TASK DESCRIPTION –
I'd like every line in the following listing that holds "none" copied.

------------

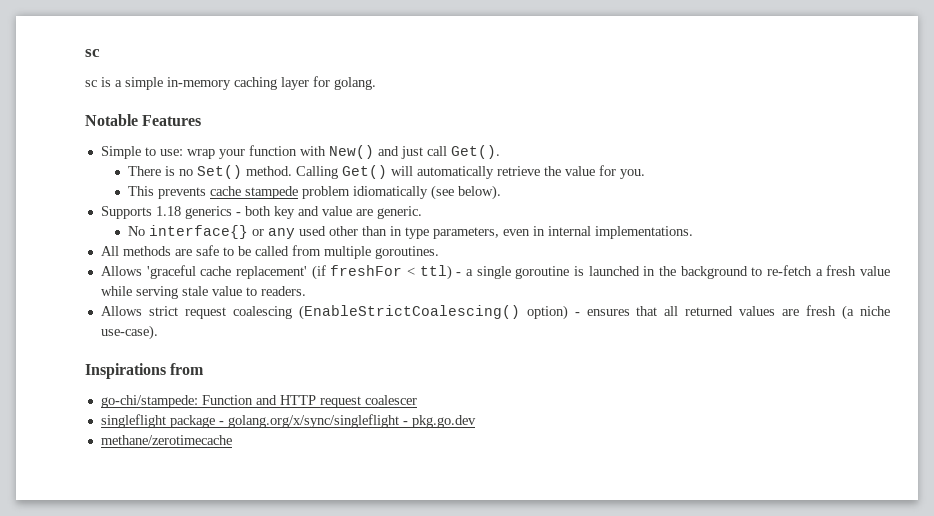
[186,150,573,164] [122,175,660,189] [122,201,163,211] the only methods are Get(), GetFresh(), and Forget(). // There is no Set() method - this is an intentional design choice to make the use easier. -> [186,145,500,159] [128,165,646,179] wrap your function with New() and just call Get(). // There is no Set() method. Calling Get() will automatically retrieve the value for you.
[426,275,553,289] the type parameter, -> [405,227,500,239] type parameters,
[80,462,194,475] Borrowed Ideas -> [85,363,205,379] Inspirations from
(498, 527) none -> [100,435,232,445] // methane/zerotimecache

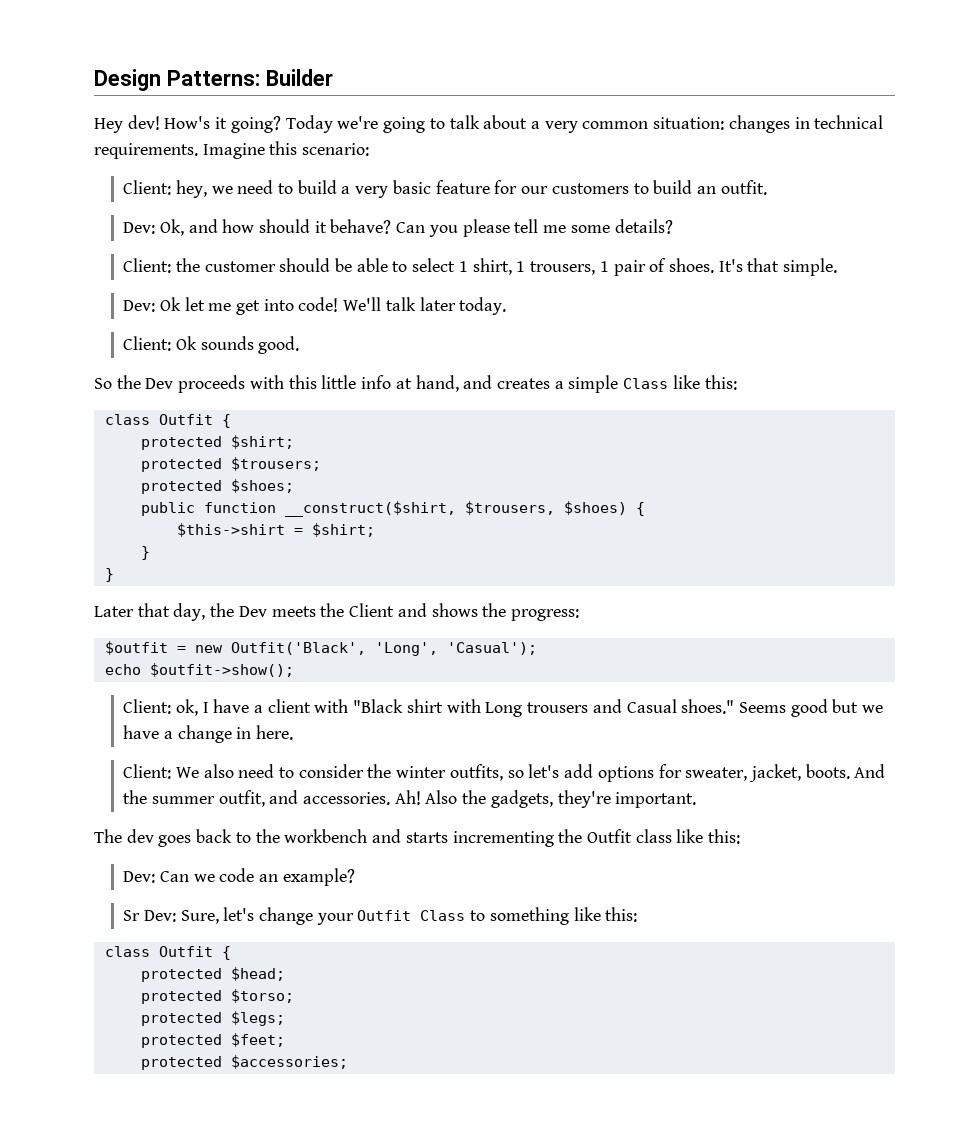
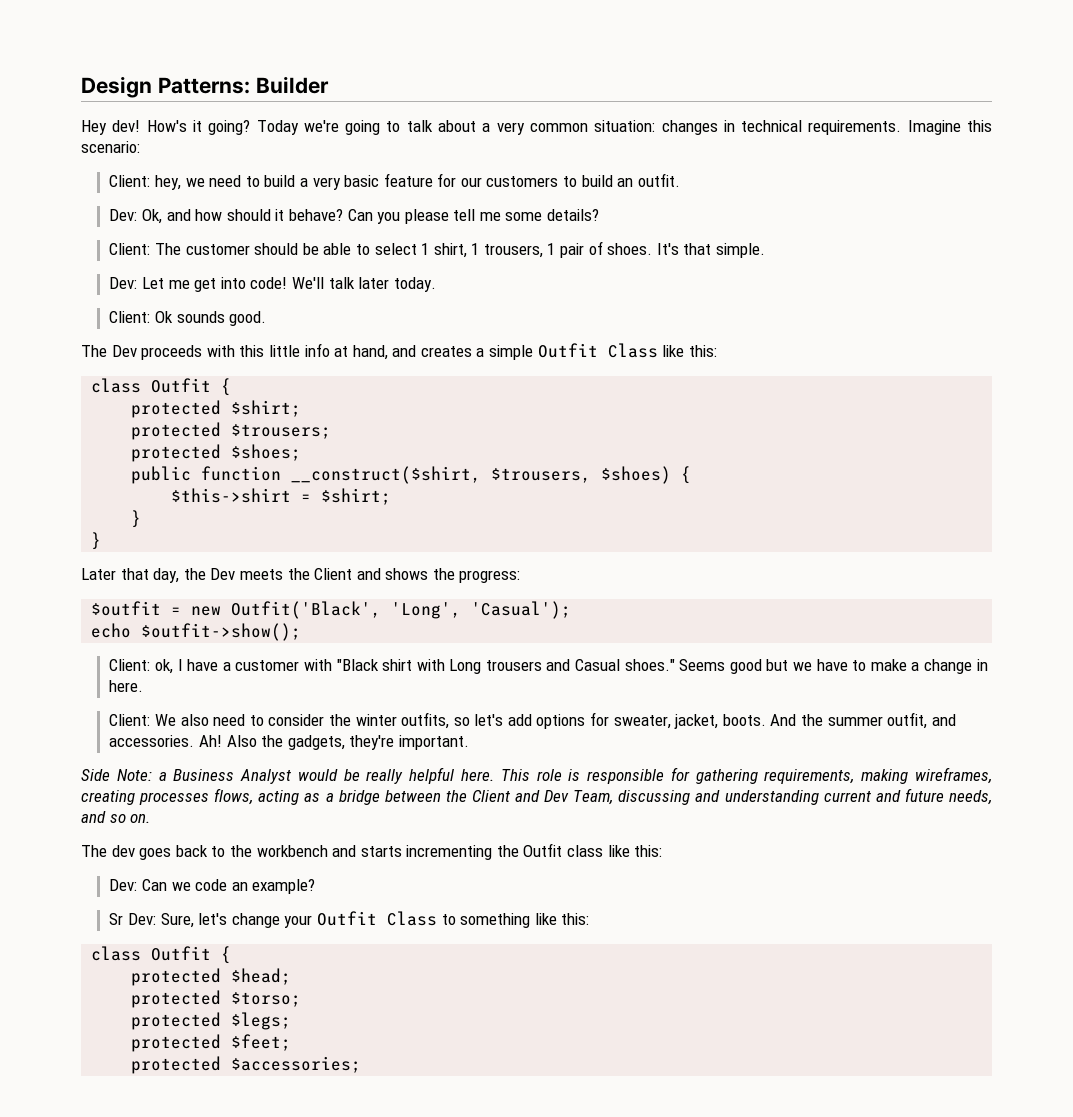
[175,258,200,272] the -> [154,243,181,255] The
[159,297,205,311] Ok let -> [141,277,164,289] Let
[94,375,141,389] So the -> [81,345,107,357] The
(619, 384) none -> [537,343,598,358] Outfit
[267,699,311,713] client -> [235,660,300,671] customer
(160, 732) none -> [852,659,907,671] to make
(697, 800) none -> [81,767,993,784] [81,788,992,805] [81,811,151,823] // Side Note: a Business Analyst would be really helpful here. This role is responsible for gathering requirements, making wireframes, creating processes flows, acting as a bridge between the Client and Dev Team, discussing and understanding current and future needs, and so on.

------------

RESPONSE FOR THIS EXERCISE –
(498, 527) none -> [100,435,232,445] // methane/zerotimecache
(619, 384) none -> [537,343,598,358] Outfit
(160, 732) none -> [852,659,907,671] to make
(697, 800) none -> [81,767,993,784] [81,788,992,805] [81,811,151,823] // Side Note: a Business Analyst would be really helpful here. This role is responsible for gathering requirements, making wireframes, creating processes flows, acting as a bridge between the Client and Dev Team, discussing and understanding current and future needs, and so on.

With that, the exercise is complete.